NOTE: the first label used is assigned to the first class named on the second line; the second unique label is assigned to the second class named; and so on.
So the phenotype file could also be:

5 2 1    
# WT KO    
0 0 1 1 1

The first label WT in the second line is associated to the first label 0 on the third line.

Get the data we will try to run GSEA with:
Download and extract this archive

Download and run GSEA

Download Java application:

Enter the registration page, enter your email and organization, then to download page, enter your Email and login:
Click on Launch in the GSEA v4.0.3 Java Web Start (all platforms) section (You need a JAVA 8 installation).

Configure

In Steps in GSEA analysis (upper left corner):

  • Go to Load data: select normalized_counts_log2.txt and phenotypes.cls and load.

  • Go to Run GSEA

  • Results: index.html

  • Enrichments results in html

  • Details for one gene set
    • Summary of enrichment: phenotype, stats (Nominal p-value, FDR q-value, FWER p-value), enrichment scores (ES and Normalized ES)
    • Enrichment plot

Table of genes: ranking, individual enrichment scores, core enrichment Yes/No.

From GSEA documentation, regarding core enrichment genes: “Genes with a Yes value in this column contribute to the leading-edge subset within the gene set.

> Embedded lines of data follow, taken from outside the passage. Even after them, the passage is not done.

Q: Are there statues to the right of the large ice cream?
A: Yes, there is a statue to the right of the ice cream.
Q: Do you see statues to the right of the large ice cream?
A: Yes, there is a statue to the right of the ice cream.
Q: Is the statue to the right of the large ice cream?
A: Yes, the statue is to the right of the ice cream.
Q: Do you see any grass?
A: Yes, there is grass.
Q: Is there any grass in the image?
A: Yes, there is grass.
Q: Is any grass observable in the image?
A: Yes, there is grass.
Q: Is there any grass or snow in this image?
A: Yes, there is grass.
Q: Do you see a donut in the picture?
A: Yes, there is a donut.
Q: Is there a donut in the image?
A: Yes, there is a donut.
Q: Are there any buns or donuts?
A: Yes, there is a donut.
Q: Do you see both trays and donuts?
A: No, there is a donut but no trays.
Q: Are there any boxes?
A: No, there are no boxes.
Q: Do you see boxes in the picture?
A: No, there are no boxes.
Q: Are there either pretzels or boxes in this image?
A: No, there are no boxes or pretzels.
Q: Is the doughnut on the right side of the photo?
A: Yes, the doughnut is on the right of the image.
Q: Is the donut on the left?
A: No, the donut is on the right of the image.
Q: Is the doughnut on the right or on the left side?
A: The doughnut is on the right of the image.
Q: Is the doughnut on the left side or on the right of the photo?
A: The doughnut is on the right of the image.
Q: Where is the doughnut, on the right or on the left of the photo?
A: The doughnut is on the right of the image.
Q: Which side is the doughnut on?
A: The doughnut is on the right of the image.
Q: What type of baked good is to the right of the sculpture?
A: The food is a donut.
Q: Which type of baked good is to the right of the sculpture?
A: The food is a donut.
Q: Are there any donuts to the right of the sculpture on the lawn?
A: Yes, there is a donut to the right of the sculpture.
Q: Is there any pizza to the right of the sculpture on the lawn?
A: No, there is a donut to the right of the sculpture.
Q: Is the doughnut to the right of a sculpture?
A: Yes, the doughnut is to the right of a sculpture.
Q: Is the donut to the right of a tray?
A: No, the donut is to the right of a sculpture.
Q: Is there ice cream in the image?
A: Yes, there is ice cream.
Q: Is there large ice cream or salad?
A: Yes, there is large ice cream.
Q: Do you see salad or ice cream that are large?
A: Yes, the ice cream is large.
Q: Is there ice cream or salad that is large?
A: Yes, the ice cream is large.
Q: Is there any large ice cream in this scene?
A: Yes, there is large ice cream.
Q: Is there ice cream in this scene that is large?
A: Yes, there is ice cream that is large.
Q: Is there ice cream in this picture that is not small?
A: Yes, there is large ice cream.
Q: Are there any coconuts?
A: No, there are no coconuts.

This is the subset of genes that contributes most to the enrichment result.

Heatmap of all genes from that gene set (ranked by GSEA) for each sample:

Suggestions for GSEA:

  • Selection of pathways / gene sets: select the lowest FDR first.
  • If you are looking for genes to validate on certain pathways:
    • It is better if those genes belong to the core enrichment.
    • It is also good to go back to the differential expression analysis table and make sure that their adjusted-value is low.
  • You can also upload your own gene sets (for example a gene signature taken from a specific paper) to test against your list of genes, using one of the GSEA gene set database formats.